Q. 12 : Y a-t-il des bijoux dans votre Loge ?
R. : Trois, (un) parpaing, un pavé d'équerre, et un marteau bretté (7)
Q. 13 : Où trouverai-je la clé de votre loge ?
R. : A trois pieds et demi de la (porte de la) (3) loge, sous le parpaing et une
motte verte.
Q. 14 : Qu'entendez-vous par un parpaing et (une) motte verte ?
R. : J'entends non seulement sous un parpaing et (une) motte verte, mais sous le
replis de mon foie là où gisent cachés tous les secrets de mon cour.
Q. 15 : Qu'est la clé de votre loge ?
R. : Une langue bien pendue.
Q. 16 : Où se trouve la clé de votre loge ?
R. : Dans la boîte d'os.
Après que les maçons vous ont examiné par toutes ces questions ou par
quelques-uns d'entre elles, et que vous y avez répondu avec exactitude et fait
le signe, ils vous reconnaîtront, non pour un maître- maçon ou compagnon du
métier, mais seulement pour un apprenti, c'est pourquoi ils ajouteront :
Q. 17 : Je vois que vous avez été dans la cuisine, mais je ne sais pas si vous
avez été dans la salle.
R. : J'ai été dans la salle aussi bien que dans la cuisine.
Q. l 8 : Etes-vous compagnon du métier ?
R. : Oui.
Q. 19 : Combien y a-t-il de points du compagnonnage ?
R. : Cinq, à savoir 1°) pied à pied, 2°) genou à genou 3°) cour à cour, 4°) main
à main, 5°) oreille à oreille.
Ce sont là les points du compagnonnage (8). Et, par une poignée de mains, vous
serez reconnu pour un vrai maçon.
Q. 20 : Où trouve-t-on les mots ?
R. : En I Rois, chap. 7e, verset 21, et II Chron. 3e chap. dernier verset.
NOTES
(I) Le manuscrit des Archives d'Edimbourg précise ici : «les maçons».

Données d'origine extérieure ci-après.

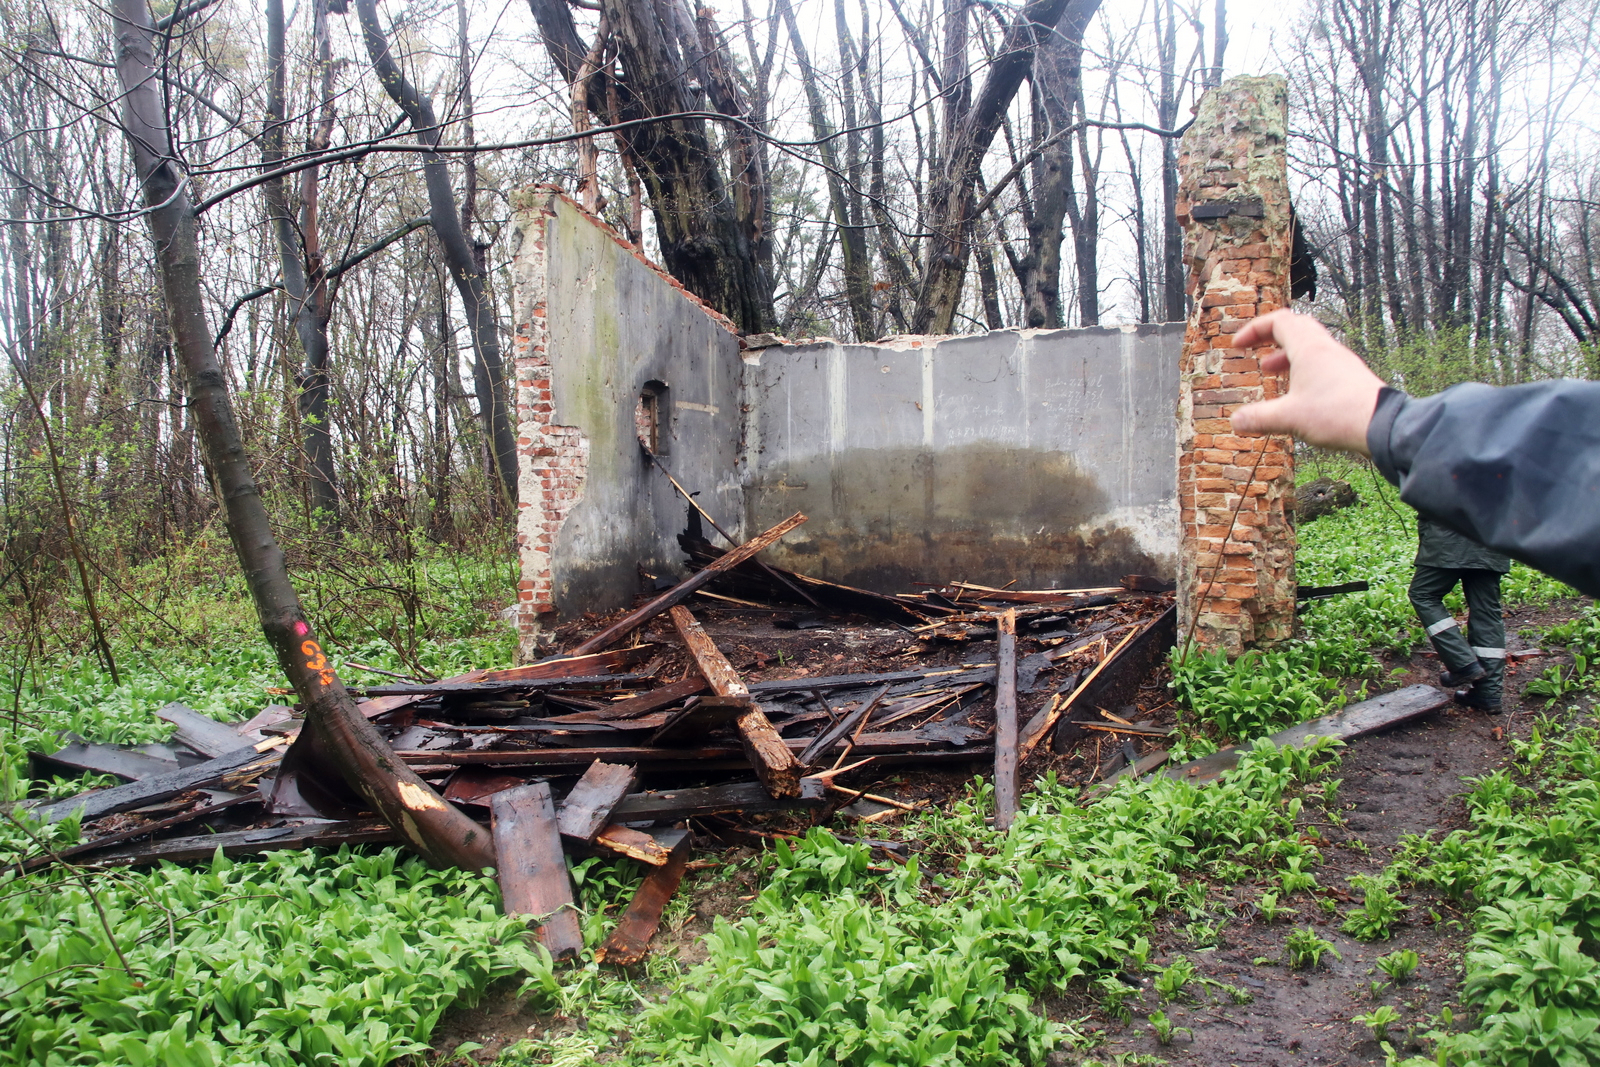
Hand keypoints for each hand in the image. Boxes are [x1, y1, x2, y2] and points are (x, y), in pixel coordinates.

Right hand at [1229, 310, 1386, 455]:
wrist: (1381, 425)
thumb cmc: (1336, 414)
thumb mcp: (1288, 418)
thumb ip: (1259, 418)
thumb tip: (1236, 421)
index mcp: (1308, 348)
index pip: (1278, 321)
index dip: (1255, 329)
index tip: (1238, 345)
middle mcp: (1326, 349)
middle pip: (1296, 328)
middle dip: (1271, 337)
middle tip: (1256, 349)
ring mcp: (1341, 362)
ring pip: (1310, 346)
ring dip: (1287, 355)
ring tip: (1270, 371)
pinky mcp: (1350, 377)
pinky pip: (1322, 363)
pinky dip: (1303, 370)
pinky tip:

(2) Les mots sont en toutes lettres dans le manuscrit. Cela doit être une note
postérieure au reste du texte.
(3) Restituée d'après le manuscrit des Archives d'Edimbourg.
(4) Corrigé d'après le manuscrit des Archives d'Edimbourg. Le Chetwode Crawley a
ici « à l'honorable compagnie», mais il s'agit certainement d'une erreur de
copiste, dont l'oil a été attiré par l' «honorable compagnie» de la ligne
suivante.
(5) Cette précision intéressante a disparu dans le manuscrit des Archives
d'Edimbourg.
(6) Corrigé d'après le manuscrit des Archives d'Edimbourg. Le Chetwode Crawley a
: «the words», les mots, mais il s'agit certainement d'une faute de copie :
«warden», mal écrit dans la source, aura été lu «words» par le copiste.
(7) Broked-mall. Le manuscrit des Archives d'Edimbourg a ici «broad ovall», qui
est absurde.
(8) Si on lit then au lieu de these, on doit traduire presque comme dans le
manuscrit des Archives d'Edimbourg : «Faites alors les signes du compagnonnage»
(cependant signes est ici au pluriel et non au singulier).